Image generators can be controlled by more than just text prompts, e.g. with ControlNet. In the past, however, these methods required a great deal of training. FreeControl aims to change that.
Researchers at the University of California at Los Angeles, the University of Wisconsin-Madison, and Innopeak Technology Inc. have developed a new method for controllable text-to-image (T2I) generation, which they call "FreeControl".
FreeControl can be fed with various conditions in addition to the text prompt, such as a sketch, depth map, or point cloud, and can be combined with the Stable Diffusion 1.5, 2.1, and SDXL 1.0 models. The method is similar to the widely used ControlNet, but does not require specially trained models.
FreeControl requires no training
FreeControl is designed to provide users with fine-grained spatial control over diffusion models. Unlike previous approaches that require additional modules for each type of spatial condition, model architecture, and control point, FreeControl does not require this explicit training.
FreeControl first extracts a set of key features from sample images. These sample images consist of an input image that specifies the image structure, a generated image that is automatically generated from the respective prompt, and a further variant in which the prompt is adapted so that only the essential concept - e.g. a man - and not all details - e.g. a Lego man giving a speech - are included. The extracted features therefore include image composition, content, and style as well as the essential concept. Together they guide the generation of the final image.
FreeControl supports image-to-image
According to the authors, FreeControl produces high-quality images and is said to achieve better results than other methods that attempt to guide image generation without training. The FreeControl method can also be easily adapted for image-to-image guidance.

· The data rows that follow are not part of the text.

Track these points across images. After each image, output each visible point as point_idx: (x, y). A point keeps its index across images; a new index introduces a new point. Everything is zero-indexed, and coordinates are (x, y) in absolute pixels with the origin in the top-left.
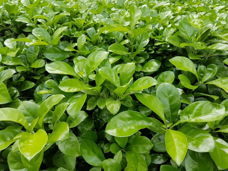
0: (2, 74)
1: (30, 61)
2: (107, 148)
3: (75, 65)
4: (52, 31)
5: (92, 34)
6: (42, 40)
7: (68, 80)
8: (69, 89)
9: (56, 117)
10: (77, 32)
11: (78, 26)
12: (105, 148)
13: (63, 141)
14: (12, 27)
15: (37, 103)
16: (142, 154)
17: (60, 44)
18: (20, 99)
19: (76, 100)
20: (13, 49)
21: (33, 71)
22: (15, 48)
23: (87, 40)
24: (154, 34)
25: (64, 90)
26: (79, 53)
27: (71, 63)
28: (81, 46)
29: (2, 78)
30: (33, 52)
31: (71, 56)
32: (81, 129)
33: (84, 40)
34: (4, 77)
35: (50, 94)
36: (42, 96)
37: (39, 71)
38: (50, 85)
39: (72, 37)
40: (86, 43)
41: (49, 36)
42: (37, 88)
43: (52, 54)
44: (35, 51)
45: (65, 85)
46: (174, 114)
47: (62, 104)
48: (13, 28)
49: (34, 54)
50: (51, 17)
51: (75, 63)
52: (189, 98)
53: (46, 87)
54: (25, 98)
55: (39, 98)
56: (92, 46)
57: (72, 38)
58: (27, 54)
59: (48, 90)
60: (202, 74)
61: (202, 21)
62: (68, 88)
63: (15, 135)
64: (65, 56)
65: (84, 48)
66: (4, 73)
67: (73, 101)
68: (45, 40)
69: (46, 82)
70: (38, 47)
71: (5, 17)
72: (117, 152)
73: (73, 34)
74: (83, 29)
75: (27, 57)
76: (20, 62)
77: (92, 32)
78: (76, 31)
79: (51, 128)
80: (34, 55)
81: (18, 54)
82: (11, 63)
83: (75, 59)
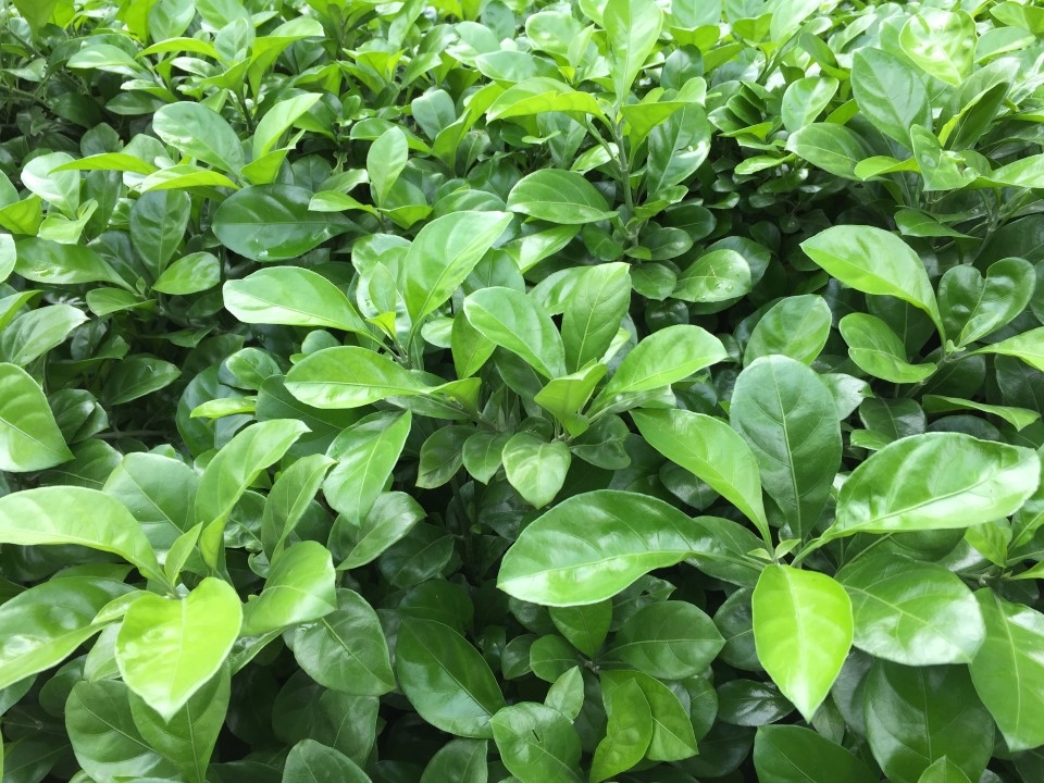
0: (24, 330)
1: (148, 262)
2: (517, 655)
3: (358, 276)
4: (246, 112)
5: (436, 121)
6: (200, 163)
7: (325, 353)
8: (332, 396)
9: (280, 521)
10: (364, 115)
11: (369, 83)
12: (510, 658)
13: (313, 628)
14: (51, 94)
15: (189, 457)
16: (676, 681)
17: (289, 177)
18: (112, 442)
19: (364, 441)
20: (65, 205)
21: (167, 308)
22: (76, 199)
23: (412, 153)
24: (737, 112)
25: (309, 399)
26: (376, 217)
27: (339, 265)
28: (388, 183)
29: (25, 347)
30: (160, 217)
31: (340, 231)
32: (396, 572)
33: (402, 152)
34: (31, 345)
35: (250, 418)
36: (213, 425)
37: (195, 306)
38: (248, 374)
39: (341, 136)
40: (411, 164)
41: (235, 138)
42: (191, 390)
43: (249, 225)
44: (170, 211)
45: (315, 373)
46: (814, 495)
47: (303, 462)
48: (57, 100)
49: (167, 226)
50: (236, 43)
51: (361, 269)
52: (902, 419)
53: (231, 382)
54: (135, 437)
55: (198, 435)
56: (440, 178)
57: (342, 143)
58: (134, 229)
59: (240, 397)
60: (963, 304)
61: (968, 43)
62: (328, 388)
63: (98, 607)
64: (310, 235)
65: (398, 192)
66: (31, 323)
67: (351, 448)
68: (216, 160)
69: (230, 361)
70: (186, 193)
71: (15, 42)
72: (561, 670)
73: (348, 123)
74: (394, 99)
75: (135, 244)
76: (103, 267)
77: (440, 111)
78: (361, 107)
79: (261, 570)
80: (169, 230)
81: (89, 232)
82: (62, 273)
83: (361, 248)
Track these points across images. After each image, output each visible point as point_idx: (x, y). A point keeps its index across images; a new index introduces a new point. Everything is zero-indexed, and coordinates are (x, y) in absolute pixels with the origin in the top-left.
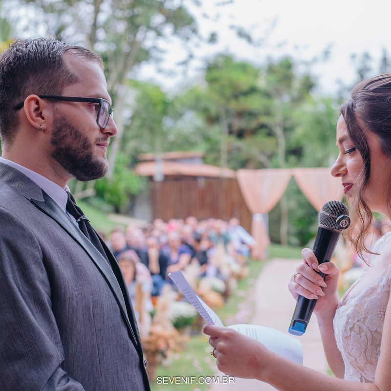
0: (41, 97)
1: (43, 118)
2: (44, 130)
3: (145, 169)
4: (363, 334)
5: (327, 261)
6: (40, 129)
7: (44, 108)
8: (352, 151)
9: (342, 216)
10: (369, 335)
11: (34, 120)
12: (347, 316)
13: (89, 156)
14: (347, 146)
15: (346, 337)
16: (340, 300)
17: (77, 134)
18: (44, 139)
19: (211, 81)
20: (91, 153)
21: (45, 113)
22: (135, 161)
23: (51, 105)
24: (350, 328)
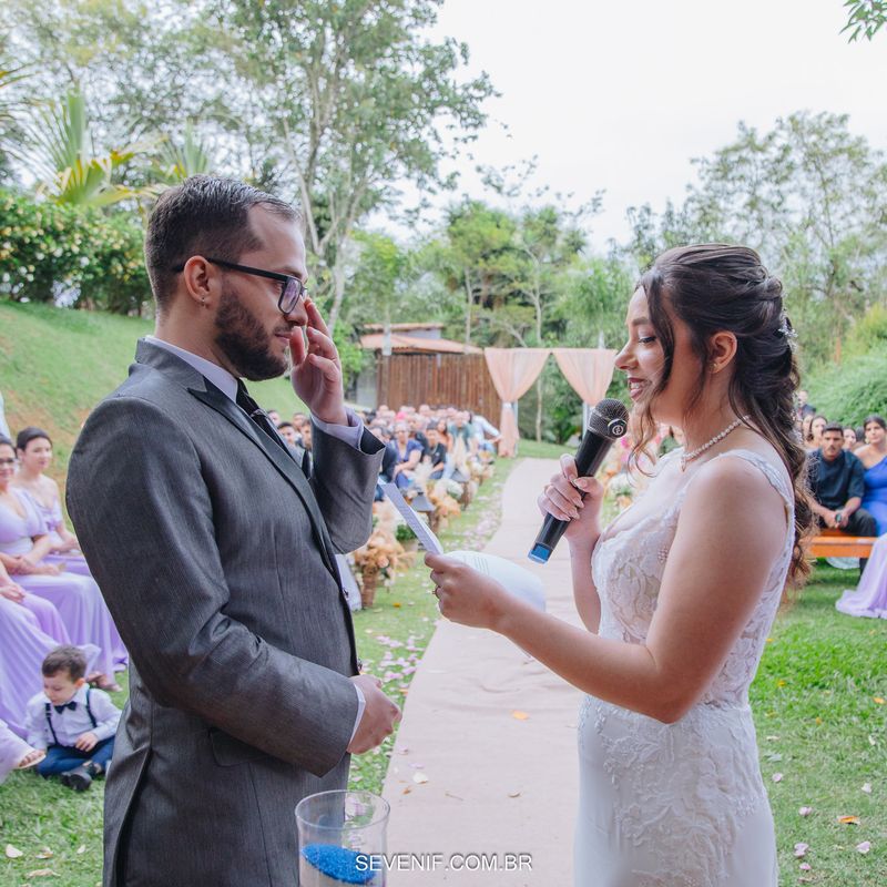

ControlNet has provided an initial approach to controlling the output of Stable Diffusion models under conditions other than text-only prompts, and is widely used. GLIGEN, released shortly afterward, went a step further by incorporating position and size information for the required objects in the image.
FreeControl seems to be a logical, even more powerful development of these ideas, on the one hand working independently of resource-intensive training, and on the other hand, accepting a whole range of different input conditions.